### What you have to do
Render the source text of all these records as one numbered list with one entry per line, skipping blank lines and leaving the pictures out.

### Data for analysis
--- START ---
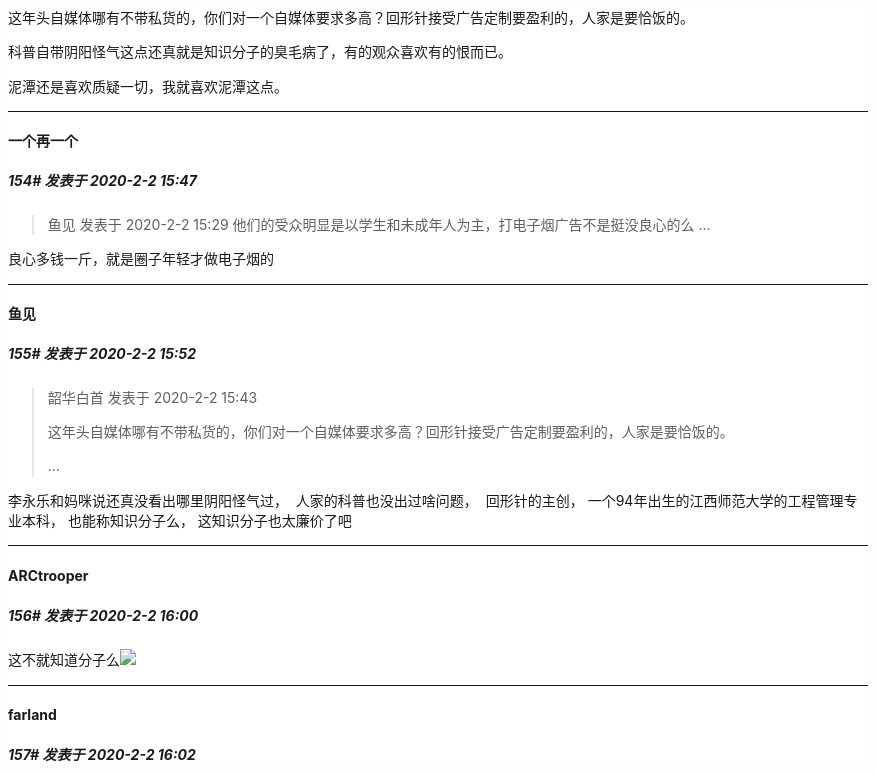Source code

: 这年头自媒体哪有不带私货的，你们对一个自媒体要求多高？回形针接受广告定制要盈利的，人家是要恰饭的。

科普自带阴阳怪气这点还真就是知识分子的臭毛病了，有的观众喜欢有的恨而已。

泥潭还是喜欢质疑一切，我就喜欢泥潭这点。







-----

####  一个再一个  
##### 154#       发表于 2020-2-2 15:47



<blockquote>鱼见 发表于 2020-2-2 15:29
他们的受众明显是以学生和未成年人为主，打电子烟广告不是挺没良心的么 ...</blockquote>
良心多钱一斤，就是圈子年轻才做电子烟的







-----

####  鱼见  
##### 155#       发表于 2020-2-2 15:52



<blockquote>韶华白首 发表于 2020-2-2 15:43

这年头自媒体哪有不带私货的，你们对一个自媒体要求多高？回形针接受广告定制要盈利的，人家是要恰饭的。

 ...</blockquote>
李永乐和妈咪说还真没看出哪里阴阳怪气过，  人家的科普也没出过啥问题，  回形针的主创， 一个94年出生的江西师范大学的工程管理专业本科， 也能称知识分子么， 这知识分子也太廉价了吧







-----

####  ARCtrooper  
##### 156#       发表于 2020-2-2 16:00




这不就知道分子么<img src="https://static.saraba1st.com/image/smiley/face2017/067.png" referrerpolicy="no-referrer">







-----

####  farland  
##### 157#       发表于 2020-2-2 16:02
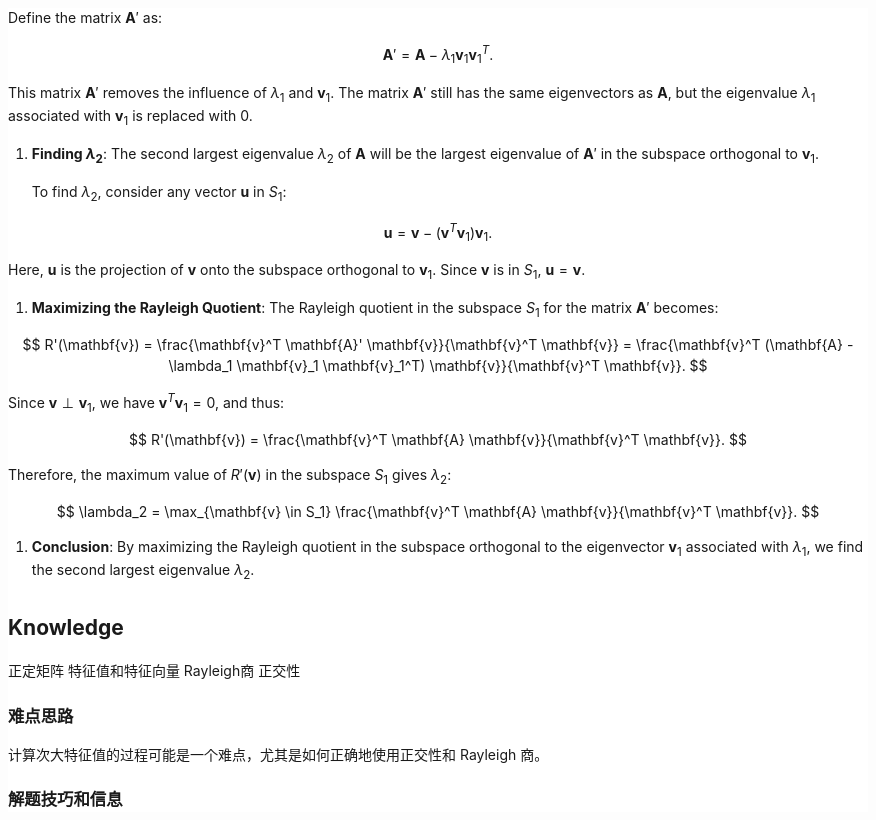    Define the matrix $\mathbf{A}'$ as:

$$
   \mathbf{A}' = \mathbf{A} - \lambda_1 \mathbf{v}_1 \mathbf{v}_1^T.
$$

   This matrix $\mathbf{A}'$ removes the influence of $\lambda_1$ and $\mathbf{v}_1$. The matrix $\mathbf{A}'$ still has the same eigenvectors as $\mathbf{A}$, but the eigenvalue $\lambda_1$ associated with $\mathbf{v}_1$ is replaced with 0.

1. **Finding $\lambda_2$**:
   The second largest eigenvalue $\lambda_2$ of $\mathbf{A}$ will be the largest eigenvalue of $\mathbf{A}'$ in the subspace orthogonal to $\mathbf{v}_1$.

   To find $\lambda_2$, consider any vector $\mathbf{u}$ in $S_1$:

$$
   \mathbf{u} = \mathbf{v} - (\mathbf{v}^T \mathbf{v}_1) \mathbf{v}_1.
$$

   Here, $\mathbf{u}$ is the projection of $\mathbf{v}$ onto the subspace orthogonal to $\mathbf{v}_1$. Since $\mathbf{v}$ is in $S_1$, $\mathbf{u} = \mathbf{v}$.

1. **Maximizing the Rayleigh Quotient**:
   The Rayleigh quotient in the subspace $S_1$ for the matrix $\mathbf{A}'$ becomes:

$$
   R'(\mathbf{v}) = \frac{\mathbf{v}^T \mathbf{A}' \mathbf{v}}{\mathbf{v}^T \mathbf{v}} = \frac{\mathbf{v}^T (\mathbf{A} - \lambda_1 \mathbf{v}_1 \mathbf{v}_1^T) \mathbf{v}}{\mathbf{v}^T \mathbf{v}}.
$$

   Since $\mathbf{v} \perp \mathbf{v}_1$, we have $\mathbf{v}^T \mathbf{v}_1 = 0$, and thus:

$$
   R'(\mathbf{v}) = \frac{\mathbf{v}^T \mathbf{A} \mathbf{v}}{\mathbf{v}^T \mathbf{v}}.
$$

   Therefore, the maximum value of $R'(\mathbf{v})$ in the subspace $S_1$ gives $\lambda_2$:

$$
   \lambda_2 = \max_{\mathbf{v} \in S_1} \frac{\mathbf{v}^T \mathbf{A} \mathbf{v}}{\mathbf{v}^T \mathbf{v}}.
$$

1. **Conclusion**:
   By maximizing the Rayleigh quotient in the subspace orthogonal to the eigenvector $\mathbf{v}_1$ associated with $\lambda_1$, we find the second largest eigenvalue $\lambda_2$.

## **Knowledge**

正定矩阵 特征值和特征向量 Rayleigh商 正交性

### 难点思路

计算次大特征值的过程可能是一个难点，尤其是如何正确地使用正交性和 Rayleigh 商。

### 解题技巧和信息
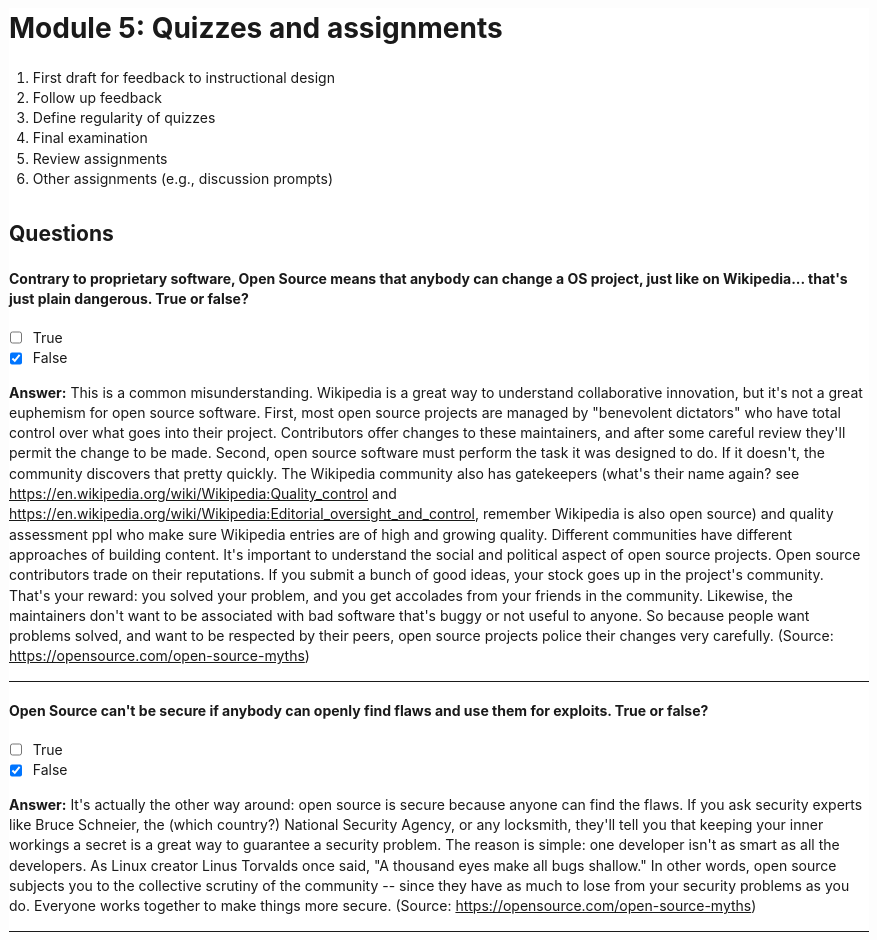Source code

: # Module 5: Quizzes and assignments

1. First draft for feedback to instructional design
2. Follow up feedback
3. Define regularity of quizzes
4. Final examination
5. Review assignments  
6. Other assignments (e.g., discussion prompts)

## Questions

#### Contrary to proprietary software, Open Source means that anybody can change a OS project, just like on Wikipedia...  that's just plain dangerous. True or false?

- [ ] True
- [X] False

**Answer:** This is a common misunderstanding. Wikipedia is a great way to understand collaborative innovation, but it's not a great euphemism for open source software. First, most open source projects are managed by "benevolent dictators" who have total control over what goes into their project. Contributors offer changes to these maintainers, and after some careful review they'll permit the change to be made. Second, open source software must perform the task it was designed to do. If it doesn't, the community discovers that pretty quickly. The Wikipedia community also has gatekeepers (what's their name again? see https://en.wikipedia.org/wiki/Wikipedia:Quality_control and https://en.wikipedia.org/wiki/Wikipedia:Editorial_oversight_and_control, remember Wikipedia is also open source) and quality assessment ppl who make sure Wikipedia entries are of high and growing quality. Different communities have different approaches of building content.
It's important to understand the social and political aspect of open source projects. Open source contributors trade on their reputations. If you submit a bunch of good ideas, your stock goes up in the project's community. That's your reward: you solved your problem, and you get accolades from your friends in the community. Likewise, the maintainers don't want to be associated with bad software that's buggy or not useful to anyone. So because people want problems solved, and want to be respected by their peers, open source projects police their changes very carefully. (Source: https://opensource.com/open-source-myths)

---

#### Open Source can't be secure if anybody can openly find flaws and use them for exploits. True or false?

- [ ] True
- [X] False

**Answer:** It's actually the other way around: open source is secure because anyone can find the flaws. If you ask security experts like Bruce Schneier, the (which country?) National Security Agency, or any locksmith, they'll tell you that keeping your inner workings a secret is a great way to guarantee a security problem. The reason is simple: one developer isn't as smart as all the developers. As Linux creator Linus Torvalds once said, "A thousand eyes make all bugs shallow." In other words, open source subjects you to the collective scrutiny of the community -- since they have as much to lose from your security problems as you do. Everyone works together to make things more secure. (Source: https://opensource.com/open-source-myths)

---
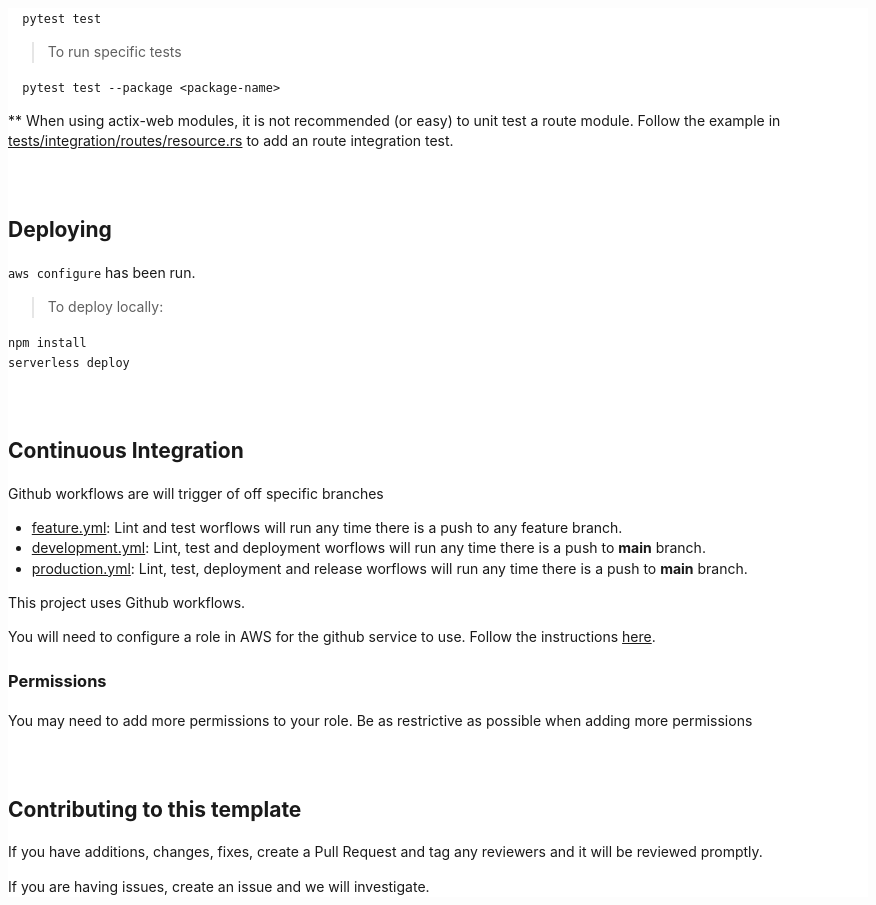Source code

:       pytest test

> To run specific tests

      pytest test --package <package-name>

\*\* When using actix-web modules, it is not recommended (or easy) to unit test a route module. Follow the example in [tests/integration/routes/resource.rs](tests/integration/routes/resource_test.rs) to add an route integration test.

<br/>

## Deploying

`aws configure` has been run.

> To deploy locally:

    npm install
    serverless deploy

<br/>

## Continuous Integration



Github workflows are will trigger of off specific branches

- [feature.yml](.github/workflows/feature.yml): Lint and test worflows will run any time there is a push to any feature branch.
- [development.yml](.github/workflows/development.yml): Lint, test and deployment worflows will run any time there is a push to **main** branch.
- [production.yml](.github/workflows/production.yml): Lint, test, deployment and release worflows will run any time there is a push to **main** branch.

This project uses Github workflows.

You will need to configure a role in AWS for the github service to use. Follow the instructions [here](https://github.com/marketplace/actions/aws-assume-role-github-actions).

### Permissions

You may need to add more permissions to your role. Be as restrictive as possible when adding more permissions

<br/>

## Contributing to this template

If you have additions, changes, fixes, create a Pull Request and tag any reviewers and it will be reviewed promptly.

If you are having issues, create an issue and we will investigate.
--- END ---
### Completed exercise
1. Source code
2. : 这年头自媒体哪有不带私货的，你们对一个自媒体要求多高？回形针接受广告定制要盈利的，人家是要恰饭的。
3. 科普自带阴阳怪气这点还真就是知识分子的臭毛病了，有的观众喜欢有的恨而已。
4. 泥潭还是喜欢质疑一切，我就喜欢泥潭这点。
5. -----
6. ####  一个再一个  
7. ##### 154#       发表于 2020-2-2 15:47
8. <blockquote>鱼见 发表于 2020-2-2 15:29
9. 他们的受众明显是以学生和未成年人为主，打电子烟广告不是挺没良心的么 ...</blockquote>
10. 良心多钱一斤，就是圈子年轻才做电子烟的
11. -----
12. ####  鱼见  
13. ##### 155#       发表于 2020-2-2 15:52
14. <blockquote>韶华白首 发表于 2020-2-2 15:43
15. 这年头自媒体哪有不带私货的，你们对一个自媒体要求多高？回形针接受广告定制要盈利的，人家是要恰饭的。
16.  ...</blockquote>
17. 李永乐和妈咪说还真没看出哪里阴阳怪气过，  人家的科普也没出过啥问题，  回形针的主创， 一个94年出生的江西师范大学的工程管理专业本科， 也能称知识分子么， 这知识分子也太廉价了吧
18. -----
19. ####  ARCtrooper  
20. ##### 156#       发表于 2020-2-2 16:00
21. 这不就知道分子么<img src="https://static.saraba1st.com/image/smiley/face2017/067.png" referrerpolicy="no-referrer">
22. -----
23. ####  farland  
24. ##### 157#       发表于 2020-2-2 16:02
25.     Define the matrix $\mathbf{A}'$ as:
26. $$
27.    \mathbf{A}' = \mathbf{A} - \lambda_1 \mathbf{v}_1 \mathbf{v}_1^T.
28. $$
29.    This matrix $\mathbf{A}'$ removes the influence of $\lambda_1$ and $\mathbf{v}_1$. The matrix $\mathbf{A}'$ still has the same eigenvectors as $\mathbf{A}$, but the eigenvalue $\lambda_1$ associated with $\mathbf{v}_1$ is replaced with 0.
30. 1. **Finding $\lambda_2$**:
31.    The second largest eigenvalue $\lambda_2$ of $\mathbf{A}$ will be the largest eigenvalue of $\mathbf{A}'$ in the subspace orthogonal to $\mathbf{v}_1$.
32.    To find $\lambda_2$, consider any vector $\mathbf{u}$ in $S_1$:
33. $$
34.    \mathbf{u} = \mathbf{v} - (\mathbf{v}^T \mathbf{v}_1) \mathbf{v}_1.
35. $$
36.    Here, $\mathbf{u}$ is the projection of $\mathbf{v}$ onto the subspace orthogonal to $\mathbf{v}_1$. Since $\mathbf{v}$ is in $S_1$, $\mathbf{u} = \mathbf{v}$.
37. 1. **Maximizing the Rayleigh Quotient**:
38.    The Rayleigh quotient in the subspace $S_1$ for the matrix $\mathbf{A}'$ becomes:
39. $$
40.    R'(\mathbf{v}) = \frac{\mathbf{v}^T \mathbf{A}' \mathbf{v}}{\mathbf{v}^T \mathbf{v}} = \frac{\mathbf{v}^T (\mathbf{A} - \lambda_1 \mathbf{v}_1 \mathbf{v}_1^T) \mathbf{v}}{\mathbf{v}^T \mathbf{v}}.
41. $$
42.    Since $\mathbf{v} \perp \mathbf{v}_1$, we have $\mathbf{v}^T \mathbf{v}_1 = 0$, and thus:
43. $$
44.    R'(\mathbf{v}) = \frac{\mathbf{v}^T \mathbf{A} \mathbf{v}}{\mathbf{v}^T \mathbf{v}}.
45. $$
46.    Therefore, the maximum value of $R'(\mathbf{v})$ in the subspace $S_1$ gives $\lambda_2$:
47. $$
48.    \lambda_2 = \max_{\mathbf{v} \in S_1} \frac{\mathbf{v}^T \mathbf{A} \mathbf{v}}{\mathbf{v}^T \mathbf{v}}.
49. $$
50. 1. **Conclusion**:
51.    By maximizing the Rayleigh quotient in the subspace orthogonal to the eigenvector $\mathbf{v}_1$ associated with $\lambda_1$, we find the second largest eigenvalue $\lambda_2$.
52. ## **Knowledge**
53. 正定矩阵 特征值和特征向量 Rayleigh商 正交性
54. ### 难点思路
55. 计算次大特征值的过程可能是一个难点，尤其是如何正确地使用正交性和 Rayleigh 商。
56. ### 解题技巧和信息
57. Source code
58. : # Module 5: Quizzes and assignments
59. 1. First draft for feedback to instructional design
60. 2. Follow up feedback
61. 3. Define regularity of quizzes
62. 4. Final examination
63. 5. Review assignments  
64. 6. Other assignments (e.g., discussion prompts)
65. ## Questions
66. #### Contrary to proprietary software, Open Source means that anybody can change a OS project, just like on Wikipedia...  that's just plain dangerous. True or false?
67. - [ ] True
68. - [X] False
69. **Answer:** This is a common misunderstanding. Wikipedia is a great way to understand collaborative innovation, but it's not a great euphemism for open source software. First, most open source projects are managed by "benevolent dictators" who have total control over what goes into their project. Contributors offer changes to these maintainers, and after some careful review they'll permit the change to be made. Second, open source software must perform the task it was designed to do. If it doesn't, the community discovers that pretty quickly. The Wikipedia community also has gatekeepers (what's their name again? see https://en.wikipedia.org/wiki/Wikipedia:Quality_control and https://en.wikipedia.org/wiki/Wikipedia:Editorial_oversight_and_control, remember Wikipedia is also open source) and quality assessment ppl who make sure Wikipedia entries are of high and growing quality. Different communities have different approaches of building content.
70. It's important to understand the social and political aspect of open source projects. Open source contributors trade on their reputations. If you submit a bunch of good ideas, your stock goes up in the project's community. That's your reward: you solved your problem, and you get accolades from your friends in the community. Likewise, the maintainers don't want to be associated with bad software that's buggy or not useful to anyone. So because people want problems solved, and want to be respected by their peers, open source projects police their changes very carefully. (Source: https://opensource.com/open-source-myths)
71. ---
72. #### Open Source can't be secure if anybody can openly find flaws and use them for exploits. True or false?
73. - [ ] True
74. - [X] False
75. **Answer:** It's actually the other way around: open source is secure because anyone can find the flaws. If you ask security experts like Bruce Schneier, the (which country?) National Security Agency, or any locksmith, they'll tell you that keeping your inner workings a secret is a great way to guarantee a security problem. The reason is simple: one developer isn't as smart as all the developers. As Linux creator Linus Torvalds once said, "A thousand eyes make all bugs shallow." In other words, open source subjects you to the collective scrutiny of the community -- since they have as much to lose from your security problems as you do. Everyone works together to make things more secure. (Source: https://opensource.com/open-source-myths)
76. ---
77. Source code
78. :       pytest test
79. > To run specific tests
80.       pytest test --package <package-name>
81. \*\* When using actix-web modules, it is not recommended (or easy) to unit test a route module. Follow the example in [tests/integration/routes/resource.rs](tests/integration/routes/resource_test.rs) to add an route integration test.
82. <br/>
83. ## Deploying
84. `aws configure` has been run.
85. > To deploy locally:
86.     npm install
87.     serverless deploy
88. <br/>
89. ## Continuous Integration
90. Github workflows are will trigger of off specific branches
91. - [feature.yml](.github/workflows/feature.yml): Lint and test worflows will run any time there is a push to any feature branch.
92. - [development.yml](.github/workflows/development.yml): Lint, test and deployment worflows will run any time there is a push to **main** branch.
93. - [production.yml](.github/workflows/production.yml): Lint, test, deployment and release worflows will run any time there is a push to **main** branch.
94. This project uses Github workflows.
95. You will need to configure a role in AWS for the github service to use. Follow the instructions [here](https://github.com/marketplace/actions/aws-assume-role-github-actions).
96. ### Permissions
97. You may need to add more permissions to your role. Be as restrictive as possible when adding more permissions
98. <br/>
99. ## Contributing to this template
100. If you have additions, changes, fixes, create a Pull Request and tag any reviewers and it will be reviewed promptly.
101. If you are having issues, create an issue and we will investigate.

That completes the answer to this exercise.